The translationally controlled tumor protein (TCTP) is an anti-apoptotic protein, which is highly expressed in several human cancer types. However, the role of TCTP in skin cancers, including squamous cell carcinoma (SCC), has not been investigated. In this study, we analyzed the expression of TCTP in cutaneous SCC samples using immunohistochemistry in two epidermoid SCC cell lines, A431 and SCL-1, using western blot analysis. We further investigated the role of TCTP in skin cancinogenesis by silencing the TPT1 gene using small interfering RNA (siRNA) in the SCC cell line A431. Our results demonstrated that TCTP was overexpressed in cutaneous SCC cells, compared to normal skin keratinocytes. In addition, the expression of TCTP in skin SCC significantly increased with the grade of malignancy. Western blot analysis further confirmed that the expression of TCTP in the cell lines, A431 and SCL-1, was significantly higher compared to that in the normal keratinocyte cell line, HaCaT. The expression of TCTP in A431 cells was significantly downregulated by transfection with our specifically designed TCTP siRNA. We found that downregulation of TCTP expression was associated with decreased cell proliferation and increased apoptosis in A431 cells. These results suggest that the TPT1 gene may be a potential therapeutic target in skin SCC through a siRNA approach.
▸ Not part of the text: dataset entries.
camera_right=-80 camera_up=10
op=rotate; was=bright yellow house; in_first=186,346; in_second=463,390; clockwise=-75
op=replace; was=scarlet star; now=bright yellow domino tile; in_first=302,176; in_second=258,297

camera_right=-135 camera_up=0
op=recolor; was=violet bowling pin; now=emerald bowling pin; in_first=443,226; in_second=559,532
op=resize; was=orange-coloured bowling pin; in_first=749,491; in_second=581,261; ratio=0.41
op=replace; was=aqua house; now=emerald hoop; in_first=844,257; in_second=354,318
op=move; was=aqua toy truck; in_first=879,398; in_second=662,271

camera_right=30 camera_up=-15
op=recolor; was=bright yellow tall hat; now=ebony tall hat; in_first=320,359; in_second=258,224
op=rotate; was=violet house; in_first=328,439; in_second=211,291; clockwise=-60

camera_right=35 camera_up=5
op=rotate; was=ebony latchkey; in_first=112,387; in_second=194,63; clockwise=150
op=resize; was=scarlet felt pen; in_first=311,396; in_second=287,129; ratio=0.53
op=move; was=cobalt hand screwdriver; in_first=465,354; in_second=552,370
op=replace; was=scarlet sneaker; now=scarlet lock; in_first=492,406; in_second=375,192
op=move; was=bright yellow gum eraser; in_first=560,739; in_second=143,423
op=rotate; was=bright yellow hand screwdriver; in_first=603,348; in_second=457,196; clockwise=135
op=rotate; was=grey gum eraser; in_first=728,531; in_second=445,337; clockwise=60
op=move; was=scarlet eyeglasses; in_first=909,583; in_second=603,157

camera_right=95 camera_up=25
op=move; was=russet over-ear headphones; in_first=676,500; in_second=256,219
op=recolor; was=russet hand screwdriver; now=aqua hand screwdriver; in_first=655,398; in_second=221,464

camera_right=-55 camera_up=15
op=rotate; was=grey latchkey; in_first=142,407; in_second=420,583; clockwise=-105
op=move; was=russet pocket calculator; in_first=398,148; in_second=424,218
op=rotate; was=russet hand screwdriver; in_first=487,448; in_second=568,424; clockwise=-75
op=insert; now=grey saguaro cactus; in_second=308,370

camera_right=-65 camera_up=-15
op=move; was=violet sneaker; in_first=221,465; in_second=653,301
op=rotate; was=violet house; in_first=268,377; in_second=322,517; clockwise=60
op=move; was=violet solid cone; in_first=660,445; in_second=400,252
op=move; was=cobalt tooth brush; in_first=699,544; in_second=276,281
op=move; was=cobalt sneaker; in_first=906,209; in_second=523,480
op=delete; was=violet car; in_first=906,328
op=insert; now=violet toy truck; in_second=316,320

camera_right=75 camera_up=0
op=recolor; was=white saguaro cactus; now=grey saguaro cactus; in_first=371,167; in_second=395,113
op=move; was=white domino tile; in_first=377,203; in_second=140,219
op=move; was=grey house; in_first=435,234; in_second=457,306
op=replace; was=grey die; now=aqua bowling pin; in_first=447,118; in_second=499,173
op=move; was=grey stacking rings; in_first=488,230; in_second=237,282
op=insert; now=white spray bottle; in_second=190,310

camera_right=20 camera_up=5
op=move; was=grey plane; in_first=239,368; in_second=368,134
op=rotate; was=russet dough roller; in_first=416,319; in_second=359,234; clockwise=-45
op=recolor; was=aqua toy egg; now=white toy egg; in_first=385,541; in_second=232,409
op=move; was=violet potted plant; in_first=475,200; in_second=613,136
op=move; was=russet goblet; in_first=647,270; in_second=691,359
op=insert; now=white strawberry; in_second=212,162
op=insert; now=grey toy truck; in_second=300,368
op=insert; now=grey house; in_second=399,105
Expression of translationally controlled tumor protein (TCTP) in the uterus of mice of early pregnancy and its possible significance during embryo implantation

Translationally controlled tumor protein (TCTP) is a highly conserved, growth-related protein. Previous studies showed that TCTP is involved in many biological processes and it is essential for early embryo development and proliferation of embryonic stem cells. However, whether TCTP plays a role during embryo implantation remains unclear. This paper examines the expression and the role of TCTP in the uterus of mice during early pregnancy. The expression of TCTP in the uterus of mice during early pregnancy was examined by quantitative real-time PCR, immunohistochemistry and western blot. A functional study of TCTP in embryo implantation of mice was also performed by intrauterine injection with antisense oligodeoxynucleotides (A-ODNs) of TCTP on day 3 (D3) of pregnancy. The TCTP mRNA levels were significantly upgraded from D3 to D5 of pregnancy and reached maximum levels on D5, then dramatically decreased on D6 and D7. The levels of the TCTP protein detected by western blot were consistent with those of the mRNA. Immunohistochemistry analysis showed that the TCTP protein was mainly located in the luminal and the glandular epithelium on D1 and D2 of pregnancy and reached maximum levels on D5 in the luminal and glandular epithelium and in the stromal cells. The levels of TCTP in the pseudo-pregnant uterus of mice were lower than those of pregnant mice on D4 and D6. Furthermore, inhibiting the TCTP expression by intrauterine injection with A-ODNs of TCTP on D3 of pregnancy significantly reduced the number of the implanted embryos compared with the control. This study demonstrated that TCTP may play a significant role in embryo implantation in mice.